Charli XCX
BRAT
Atlantic Record, 2024. Gênero: Dance, Pop
Ao longo dos 12 anos de carreira, Charli XCX construiu-se quase como uma figura arquetípica para o público que acompanha seu trabalho, mesmo que fosse de longe. Frenética, misteriosa, irônica, pouco polida e ainda sim sempre glamurosa, a cantora parece ter reimaginado a figura descolada da “party girl” e toda sua excentricidade. Junto de seus amigos e colegas artistas igualmente descolados como A.G. Cook, Danny Harle e Sophie, Charli foi uma figura que esteve no centro desse movimento que reimaginou os limites da EDM e toda a infinidade de sons eletrônicos, tendo como resultado um pop mais experimental e de personalidade.
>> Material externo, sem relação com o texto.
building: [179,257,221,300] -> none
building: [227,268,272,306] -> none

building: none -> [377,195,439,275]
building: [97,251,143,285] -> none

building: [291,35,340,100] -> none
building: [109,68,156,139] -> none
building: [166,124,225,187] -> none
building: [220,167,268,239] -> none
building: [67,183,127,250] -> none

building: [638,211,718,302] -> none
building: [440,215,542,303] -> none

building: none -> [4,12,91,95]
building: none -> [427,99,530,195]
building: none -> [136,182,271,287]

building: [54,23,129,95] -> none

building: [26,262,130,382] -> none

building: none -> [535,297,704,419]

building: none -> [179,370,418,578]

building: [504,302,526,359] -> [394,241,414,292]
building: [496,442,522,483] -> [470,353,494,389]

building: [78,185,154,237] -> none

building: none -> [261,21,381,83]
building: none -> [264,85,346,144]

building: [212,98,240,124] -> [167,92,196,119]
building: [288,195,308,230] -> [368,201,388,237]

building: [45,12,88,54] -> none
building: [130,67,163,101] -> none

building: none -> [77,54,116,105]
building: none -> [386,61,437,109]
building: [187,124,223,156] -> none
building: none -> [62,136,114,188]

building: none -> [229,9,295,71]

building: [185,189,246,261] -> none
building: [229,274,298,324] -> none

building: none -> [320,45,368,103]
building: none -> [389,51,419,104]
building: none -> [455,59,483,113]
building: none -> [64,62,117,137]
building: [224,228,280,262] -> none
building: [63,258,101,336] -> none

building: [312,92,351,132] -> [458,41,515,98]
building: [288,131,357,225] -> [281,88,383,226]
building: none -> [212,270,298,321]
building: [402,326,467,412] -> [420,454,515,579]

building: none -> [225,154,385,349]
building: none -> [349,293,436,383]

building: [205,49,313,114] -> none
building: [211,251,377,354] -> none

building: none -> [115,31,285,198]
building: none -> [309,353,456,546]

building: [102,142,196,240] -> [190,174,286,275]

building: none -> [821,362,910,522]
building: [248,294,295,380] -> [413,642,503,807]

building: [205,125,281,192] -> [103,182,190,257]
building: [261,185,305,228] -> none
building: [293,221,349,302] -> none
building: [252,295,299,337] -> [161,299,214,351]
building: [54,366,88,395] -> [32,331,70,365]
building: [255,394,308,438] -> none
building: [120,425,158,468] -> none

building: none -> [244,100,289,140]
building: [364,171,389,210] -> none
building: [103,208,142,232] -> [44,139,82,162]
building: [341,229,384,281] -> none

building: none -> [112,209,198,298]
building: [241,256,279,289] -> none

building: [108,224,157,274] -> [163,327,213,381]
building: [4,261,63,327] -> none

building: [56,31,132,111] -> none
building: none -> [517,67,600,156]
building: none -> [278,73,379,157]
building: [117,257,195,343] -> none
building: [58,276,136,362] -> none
Na sua discografia Charli XCX se aprofundou cada vez mais nessas experimentações, o que rendeu uma ótima sequência de álbuns desde o Pop 2 (2017), mas que foi interrompida pelo Crash (2022), que se recolheu à tendência da nostalgia oitentista. Dois anos depois (embora pareça muito mais), Charli se reencontra dentro das experimentações com a EDM do hyperpop no BRAT e volta com um álbum que é coerente não apenas na sua estética sonora, mas com a forma que conta a sua história.
Depois de montar a “persona brat” da party girl e toda sua superficialidade – muito bem representada em “360” e “Von Dutch” -, outras faixas do álbum fazem questão de encontrar as brechas nessa personalidade e explorar os vazios e insuficiências do estilo de vida autocentrado.
Da insegurança de “I might say something stupid” e “talk talk”, o ressentimento de “Sympathy is a knife” e “Girl, so confusing”, até os medos existenciais “I tkink about it all the time” e o luto misturado com culpa em “So i” – claramente dedicada à Sophie e um complemento da faixa “It’s Okay To Cry”. Todos esses sentimentos cantados entre produções frenéticas do hyperpop.
A química entre Charli e A.G. Cook como sempre é certeira, já tendo noção de seu histórico de sucessos com os últimos álbuns da cantora. Fora das colaborações da dupla, quem também ganha um destaque no álbum é o espanhol El Guincho, com “Everything is so romantic”.
Todas essas camadas emocionais do disco formam uma narrativa metalinguística em que Charli fala sobre si projetando as suas questões na personagem brat em uma abordagem que fala de questionamentos atuais na vida da cantora, embora a faixa final – “365” – deixe claro que a “party girl” sempre vai prevalecer.
O BRAT é um retorno esperado de Charli aos sons modernosos e experimentais do hyperpop às letras emocionalmente cruas. Honesto, íntimo – até triste em alguns momentos – mas feito para se ouvir dançando. É empolgante ver o refinamento do estilo de Charli, que talvez tenha atingido seu auge agora.